The first time I met Natnael, a very decent, vibrant and collected virtual friend of mine and one of the Zone9 bloggers currently in jail, I was ready to subdue his emotion for a moment and urge him to reappraise his view or at least understand my desperation, if asked to contribute my part and be part of their bloghood, a collective of nine people armed with utmost energy, creativity and uplifting curiosity. I refrained to join them or frankly speaking I was frightened to be part in experiment of failure with inevitable consequence. Zone9 is a prominent and, I assume, pioneer in bringing collective blog with a reflective motto "we blog because we care" about us. It was also a groundbreaking experiment in that the blog has been aided by reality checks to protect readers from cyber delusion.
In addition to publishing well-articulated socio economic and political concerns on their official blog site and social media pages, particularly facebook and twitter, they have carried out three consecutive online campaigns (on fb and twitter marathon) that received overwhelming applaud. What could come next was pretty much predictable.

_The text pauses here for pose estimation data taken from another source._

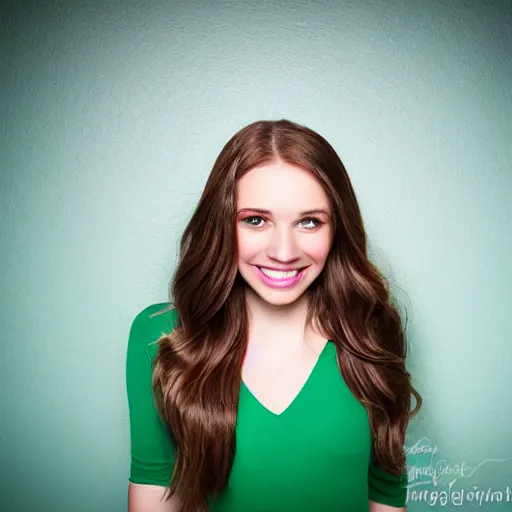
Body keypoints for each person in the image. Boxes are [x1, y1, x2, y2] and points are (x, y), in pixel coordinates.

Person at [126, 119, 422, 512]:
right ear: (222, 225)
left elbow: (386, 498)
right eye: (255, 220)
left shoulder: (370, 329)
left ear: (336, 230)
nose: (284, 251)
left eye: (309, 221)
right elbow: (154, 498)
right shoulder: (161, 336)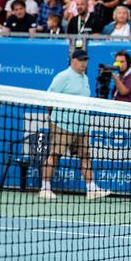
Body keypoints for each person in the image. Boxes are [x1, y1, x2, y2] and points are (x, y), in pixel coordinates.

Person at [39, 49, 109, 200]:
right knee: (55, 155)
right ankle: (45, 188)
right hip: (63, 125)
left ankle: (92, 189)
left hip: (82, 126)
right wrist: (53, 117)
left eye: (86, 60)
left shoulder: (85, 78)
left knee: (85, 156)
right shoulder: (63, 76)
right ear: (73, 60)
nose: (84, 63)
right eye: (81, 60)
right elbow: (48, 97)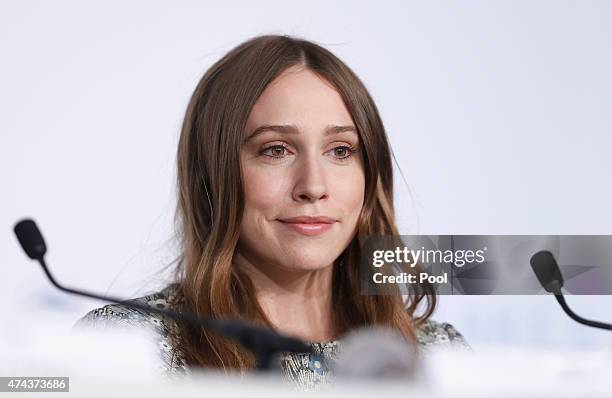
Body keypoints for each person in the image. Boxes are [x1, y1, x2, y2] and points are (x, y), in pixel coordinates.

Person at [75, 34, 469, 390]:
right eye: (276, 150)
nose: (313, 186)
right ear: (212, 174)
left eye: (341, 151)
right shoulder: (126, 350)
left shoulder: (438, 358)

On April 25 and 26, six of the nine bloggers and three other journalists arrested; and those who escaped the tragedy too accused of terrorism. Understandably the blog is now shifting gradually its contents from socioeconomic and political platform to a medium dedicated to update court trials and uploading and publishing documents related to Zone9 more accessible. Where it’s heading? Well, like mountains of similar experiments conducted before, Zone9 is ceasing steadily. What is left?
Before arrested, I met Natnael in person. He is exceptionally tall, good looking and friendly young man. Agreed to have spicy kuanta-firfir, Ethiopian cousin- dried stripe of beef cooked with spicy sauce and assorted with injera (Ethiopian pancake) followed by macchiato for dessert in a moderately cozy café & restaurant. After spending quality time on so much interesting talks randomly, jumping from about life, business, education, cost of living, girls, and to some of our common virtual friends and of course our common favorite Addis Neger, he went off on a tangent and asked me if I can join zone9 blog. I celebrated the continuity of failure doesn’t mean I had the orientation to contribute. I was admirer of the braves, not the one. I had no the courage to take part and fail.
I was indebted to the braves mainly because I had implicit remorse manifested after termination of Addis Neger when all my ignorance vaporized and left naked, demeaning those braves based on farfetched conception of institution was inexcusable mistake. I have always been on the safest frontier of history and always wanted to be. Devoid of inspiration, I asked myself: If the last twenty years of journalistic experiments were all short and sad, where was the inspiration emanated from for one like Natnael and his friends when the entire legacy is misery? I was puzzling the paradox while processing what to respond to Natnael. Quivering my hands up and down, I strived to articulate my concern and varnish my mambo-jumbo to disguise my weakness. Started briefing him with counting people forgotten in prisons, reminded him countless nameless suffering in gulag, how the authoritarian party politics is engulfing the land and made freedom of speech impossible, how every single nonpartisan journalistic experiments destined to disappear or compromise its very principles, … and so much excuses [in fact facts]. He was silently nodding his head. Doesn’t it mean I had convinced him? Before he got packed up in a minivan and drove home, he posed and explained me his deep concern.
“Tamrat, I do agree with everything you said” he calmly noted me. “But what would we tell our children for living shoddier?” He left me broken. So much noise I made, yet, he had all the truth which I never thought of for a moment. I was puzzled for long with figuring out how chain of failed experiments in face of intolerable landscape could deliver inspiration for guys like Natnael to try one. Nati with disarming moral integrity decoded me the puzzle, the glue behind chains of failures. It ain’t inspiration; it was burning desire to see a better place and legacy to leave for generations to come. Natnael Feleke, Wish you back home so soon.